Assigned task:
Among the entries that follow, some lines contain the word "Agent". Show all of them.

Input material:
|---|

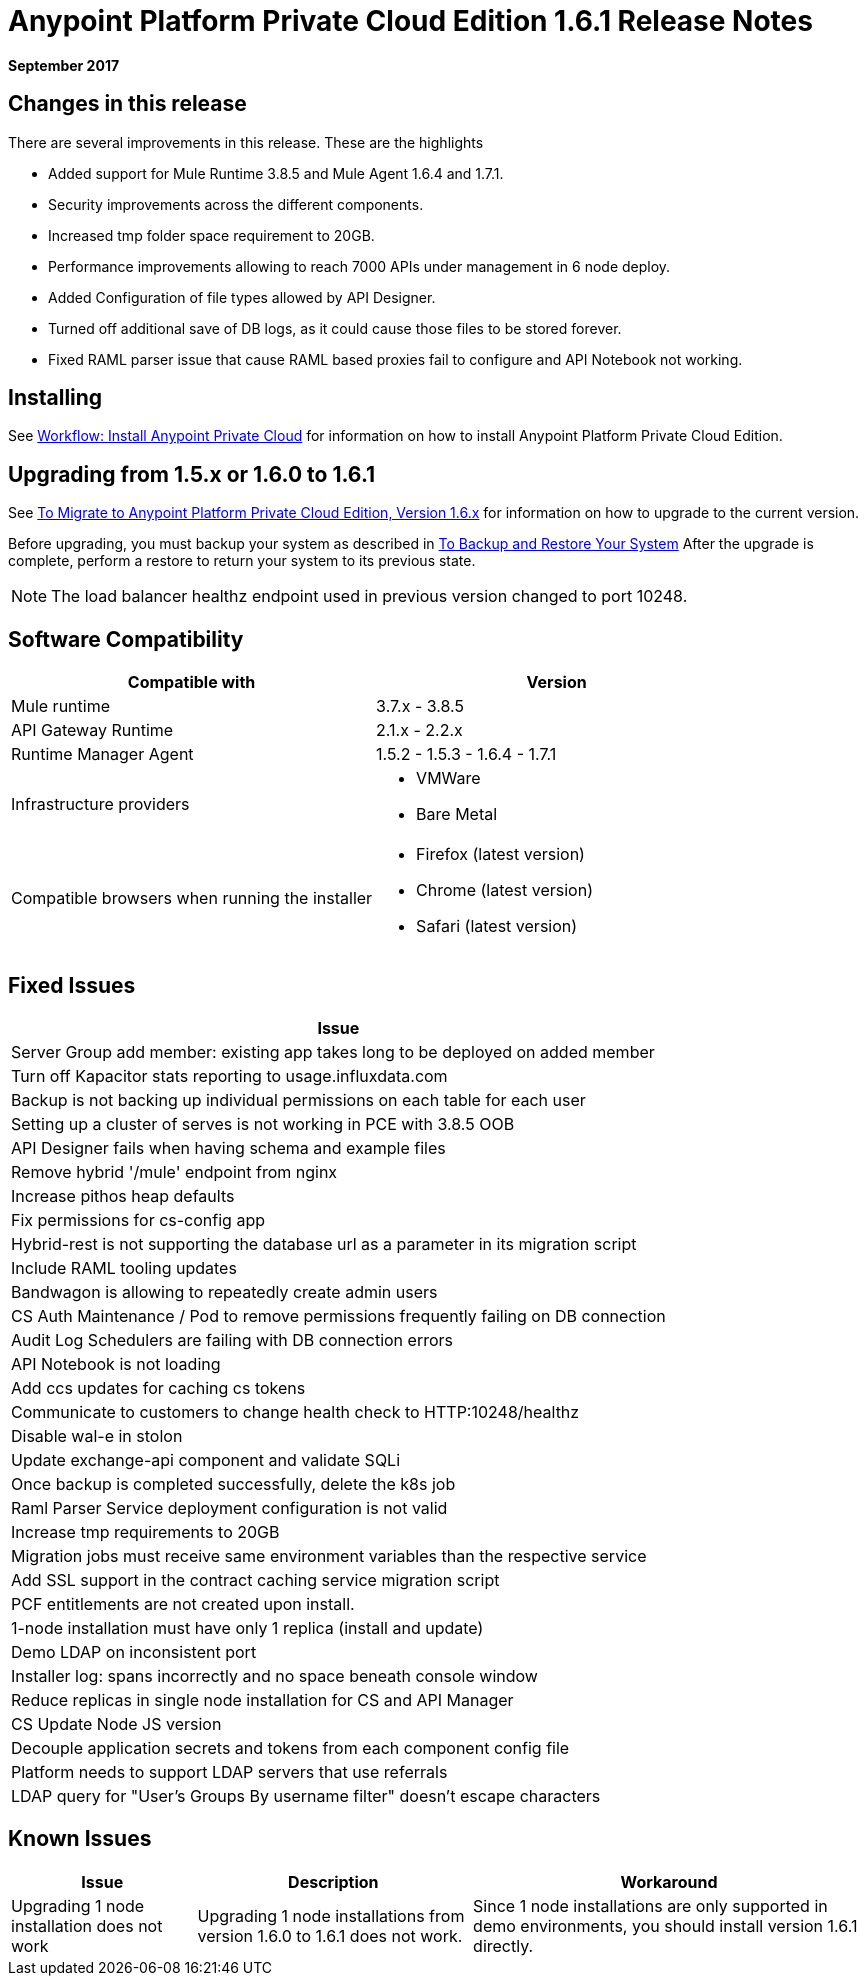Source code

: = Anypoint Platform Private Cloud Edition 1.6.1 Release Notes

**September 2017**

== Changes in this release

There are several improvements in this release. These are the highlights

- Added support for Mule Runtime 3.8.5 and Mule Agent 1.6.4 and 1.7.1. 
- Security improvements across the different components.  
- Increased tmp folder space requirement to 20GB.
- Performance improvements allowing to reach 7000 APIs under management in 6 node deploy. 
- Added Configuration of file types allowed by API Designer.
- Turned off additional save of DB logs, as it could cause those files to be stored forever.
- Fixed RAML parser issue that cause RAML based proxies fail to configure and API Notebook not working.


== Installing

See link:/anypoint-private-cloud/v/1.6/install-workflow[Workflow: Install Anypoint Private Cloud] for information on how to install Anypoint Platform Private Cloud Edition.

== Upgrading from 1.5.x or 1.6.0 to 1.6.1

See link:/anypoint-private-cloud/v/1.6/upgrade[To Migrate to Anypoint Platform Private Cloud Edition, Version 1.6.x] for information on how to upgrade to the current version.

Before upgrading, you must backup your system as described in link:/anypoint-private-cloud/v/1.6/backup-and-disaster-recovery[To Backup and Restore Your System] After the upgrade is complete, perform a restore to return your system to its previous state.

[NOTE]
The load balancer healthz endpoint used in previous version changed to port 10248. 


== Software Compatibility

[%header,cols="2*a"]
|===
| Compatible with |Version
| Mule runtime | 3.7.x - 3.8.5
| API Gateway Runtime | 2.1.x - 2.2.x
| Runtime Manager Agent | 1.5.2 - 1.5.3 - 1.6.4 - 1.7.1
| Infrastructure providers |
* VMWare
* Bare Metal
| Compatible browsers when running the installer |
* Firefox (latest version)
* Chrome (latest version)
* Safari (latest version)
|===

== Fixed Issues

[%header%autowidth.spread]
|===
| Issue
| Server Group add member: existing app takes long to be deployed on added member
| Turn off Kapacitor stats reporting to usage.influxdata.com
| Backup is not backing up individual permissions on each table for each user
| Setting up a cluster of serves is not working in PCE with 3.8.5 OOB
| API Designer fails when having schema and example files
| Remove hybrid '/mule' endpoint from nginx
| Increase pithos heap defaults
| Fix permissions for cs-config app
| Hybrid-rest is not supporting the database url as a parameter in its migration script
| Include RAML tooling updates
| Bandwagon is allowing to repeatedly create admin users
| CS Auth Maintenance / Pod to remove permissions frequently failing on DB connection
| Audit Log Schedulers are failing with DB connection errors
| API Notebook is not loading
| Add ccs updates for caching cs tokens
| Communicate to customers to change health check to HTTP:10248/healthz
| Disable wal-e in stolon
| Update exchange-api component and validate SQLi
| Once backup is completed successfully, delete the k8s job
| Raml Parser Service deployment configuration is not valid
| Increase tmp requirements to 20GB
| Migration jobs must receive same environment variables than the respective service
| Add SSL support in the contract caching service migration script
| PCF entitlements are not created upon install.
| 1-node installation must have only 1 replica (install and update)
| Demo LDAP on inconsistent port
| Installer log: spans incorrectly and no space beneath console window
| Reduce replicas in single node installation for CS and API Manager
| CS Update Node JS version
| Decouple application secrets and tokens from each component config file
| Platform needs to support LDAP servers that use referrals
| LDAP query for "User's Groups By username filter" doesn't escape characters

|===

== Known Issues

[%header%autowidth.spread]
|===
|Issue |Description |Workaround
| Upgrading 1 node installation does not work | Upgrading 1 node installations from version 1.6.0 to 1.6.1 does not work. | Since 1 node installations are only supported in demo environments, you should install version 1.6.1 directly. 
|===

|---|

Reply to the task:
- Added support for Mule Runtime 3.8.5 and Mule Agent 1.6.4 and 1.7.1. 
| Runtime Manager Agent | 1.5.2 - 1.5.3 - 1.6.4 - 1.7.1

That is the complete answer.